Geert Stappers schrieb:
On Fri, May 12, 2006 at 02:54:07PM +0200, Joachim Durchholz wrote:So... what I'm really after is a way to skip all the boot machinery in debian-installer. It should still do everything else (hardware detection, partitioning, base configuration, package installation, and whatever else I forgot to mention).Have you tried to unpack the d-i image in / of the running system, and doing a `telinit -Q` ?
No, I didn't know anything about the way that an installation system boots.But it does sound like a viable approach. It didn't occur to me that installers might use the same startup machinery as a normal system (silly me...)

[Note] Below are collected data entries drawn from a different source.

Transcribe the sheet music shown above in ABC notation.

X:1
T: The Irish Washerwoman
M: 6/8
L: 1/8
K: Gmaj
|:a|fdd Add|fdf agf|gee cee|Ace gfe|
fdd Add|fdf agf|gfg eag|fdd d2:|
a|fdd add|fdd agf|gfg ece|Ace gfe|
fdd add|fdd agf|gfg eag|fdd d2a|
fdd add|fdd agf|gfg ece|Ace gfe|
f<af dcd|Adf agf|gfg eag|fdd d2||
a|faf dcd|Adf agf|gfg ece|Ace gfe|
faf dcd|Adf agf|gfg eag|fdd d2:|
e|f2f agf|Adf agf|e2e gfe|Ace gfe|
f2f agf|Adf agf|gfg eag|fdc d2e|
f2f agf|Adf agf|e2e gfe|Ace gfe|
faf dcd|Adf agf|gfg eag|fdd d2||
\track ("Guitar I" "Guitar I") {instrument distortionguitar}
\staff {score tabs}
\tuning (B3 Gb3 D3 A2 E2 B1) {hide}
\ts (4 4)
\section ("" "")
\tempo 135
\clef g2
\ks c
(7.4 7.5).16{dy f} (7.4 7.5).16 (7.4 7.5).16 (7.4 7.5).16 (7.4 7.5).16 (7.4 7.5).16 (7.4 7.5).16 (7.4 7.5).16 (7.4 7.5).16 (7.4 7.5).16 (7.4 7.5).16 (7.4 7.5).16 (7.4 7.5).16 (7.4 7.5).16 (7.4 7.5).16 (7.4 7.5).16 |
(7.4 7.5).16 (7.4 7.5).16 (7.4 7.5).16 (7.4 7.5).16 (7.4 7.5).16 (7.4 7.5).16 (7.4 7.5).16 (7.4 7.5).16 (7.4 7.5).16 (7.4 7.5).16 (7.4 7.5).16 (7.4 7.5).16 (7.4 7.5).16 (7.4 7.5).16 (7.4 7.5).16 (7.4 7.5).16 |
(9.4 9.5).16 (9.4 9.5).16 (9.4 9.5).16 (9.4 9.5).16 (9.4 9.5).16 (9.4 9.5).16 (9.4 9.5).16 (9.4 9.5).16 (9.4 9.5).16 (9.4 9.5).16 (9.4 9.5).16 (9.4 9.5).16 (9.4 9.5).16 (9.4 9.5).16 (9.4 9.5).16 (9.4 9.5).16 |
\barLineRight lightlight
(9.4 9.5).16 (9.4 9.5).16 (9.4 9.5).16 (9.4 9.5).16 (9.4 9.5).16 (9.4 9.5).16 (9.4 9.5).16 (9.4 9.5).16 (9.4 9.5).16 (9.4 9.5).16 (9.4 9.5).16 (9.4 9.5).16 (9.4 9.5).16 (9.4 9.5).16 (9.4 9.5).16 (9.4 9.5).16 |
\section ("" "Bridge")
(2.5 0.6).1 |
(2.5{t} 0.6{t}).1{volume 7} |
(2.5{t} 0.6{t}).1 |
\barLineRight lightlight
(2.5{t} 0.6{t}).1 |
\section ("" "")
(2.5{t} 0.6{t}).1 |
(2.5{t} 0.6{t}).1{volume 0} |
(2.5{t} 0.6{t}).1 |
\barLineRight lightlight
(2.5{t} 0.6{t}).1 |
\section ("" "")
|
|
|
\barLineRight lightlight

Um... telinit alone might not work, and there's some setup work involved. Let me spell out the steps:
1. Base system has / on a RAM disk 2. Partition and format the HDD as needed 3. Mount the future root partition on (say) /mnt/root 4. Download the ISO into / (or to /mnt/root if it won't fit into the RAM disk) 5. mkdir /mnt/iso, loop-mount the ISO to /mnt/iso 6. cp -a /mnt/iso /mnt/root 7. Shutdown most daemons. Particularly those that service any IP ports. (Other services, too?) 8. chroot /mnt/iso /bin/bash --login 9. telinit -Q Did I leave anything essential out? Caveats? Pitfalls?It's a bit late for me right now. I'll try this tomorrow, with any advice that I might receive integrated.